**Given instruction**
Return each line of the items below that contains the string "picture".

**Materials provided**
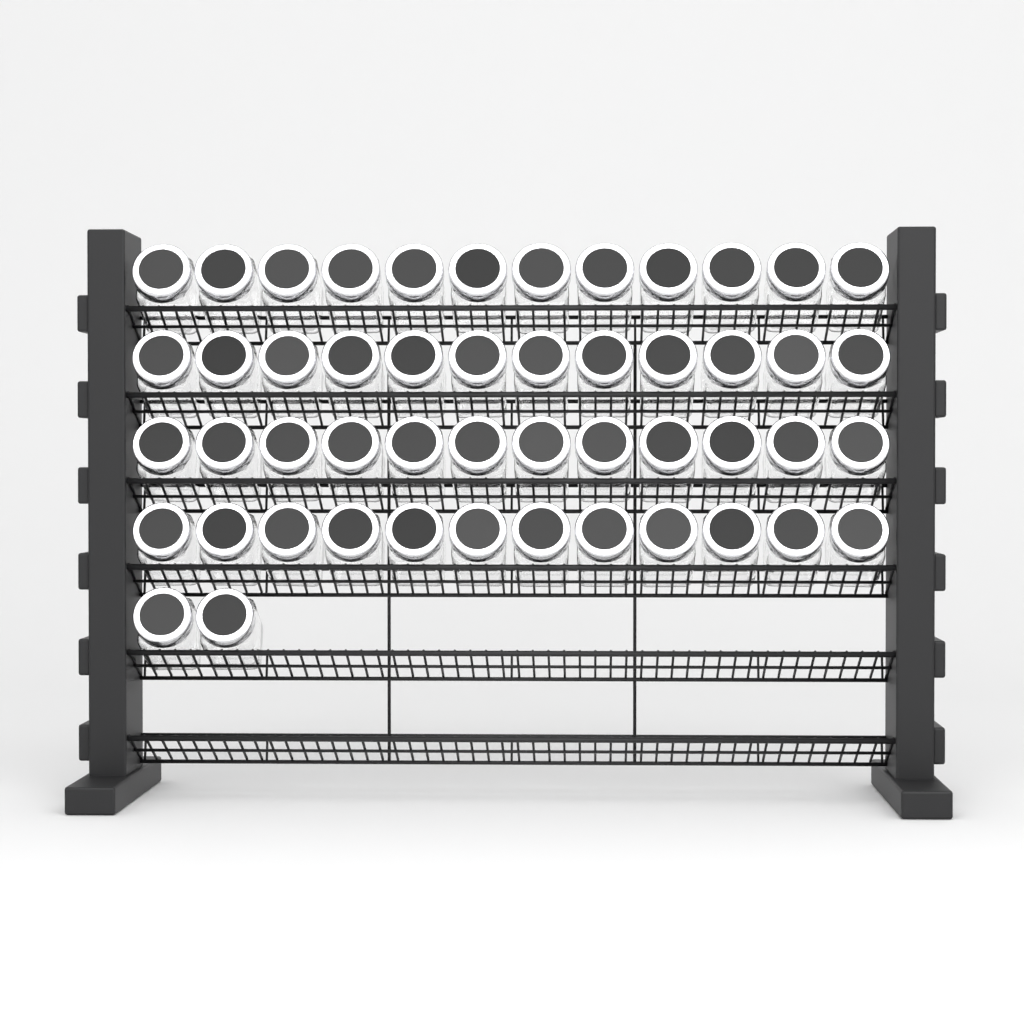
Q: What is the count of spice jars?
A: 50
==
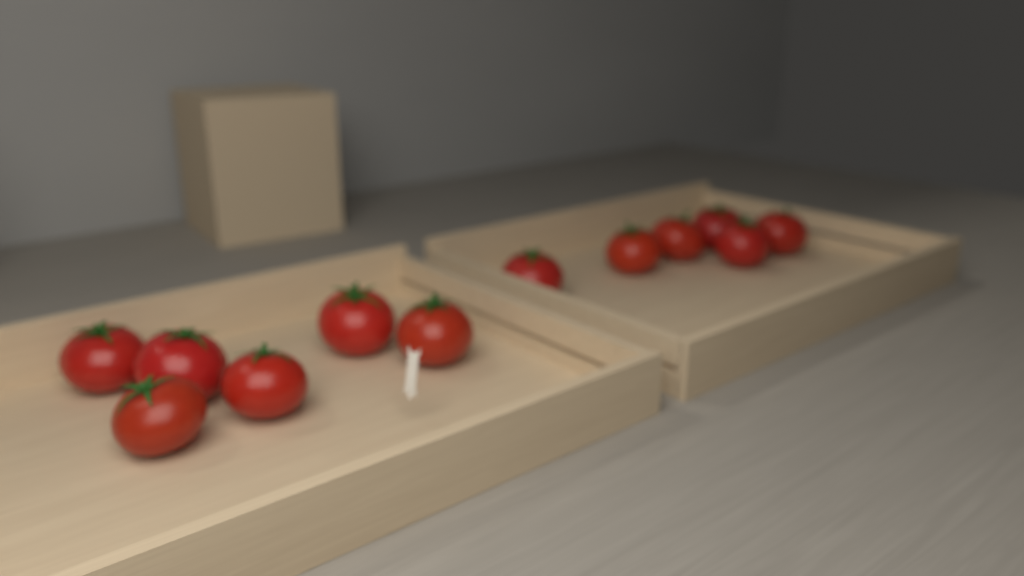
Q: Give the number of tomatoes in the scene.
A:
* * *
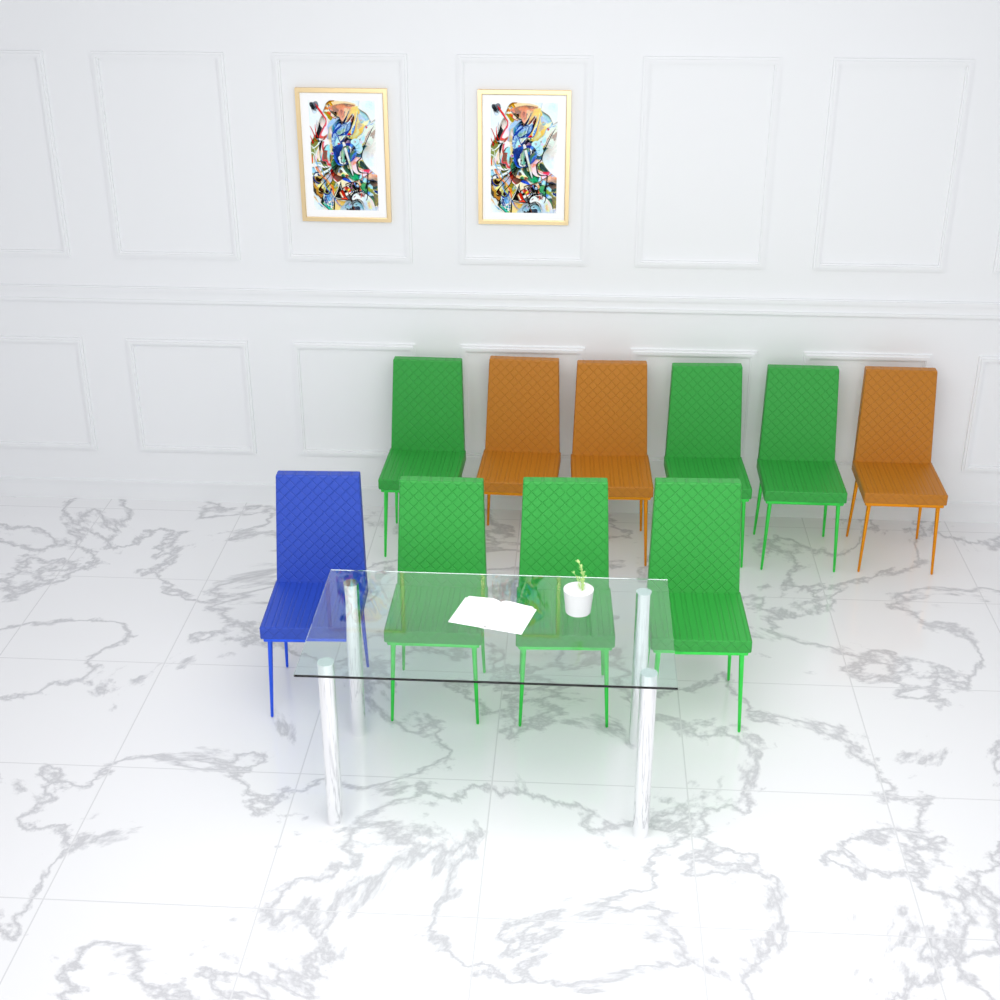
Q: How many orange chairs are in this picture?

**Result of this exercise**
Q: How many orange chairs are in this picture?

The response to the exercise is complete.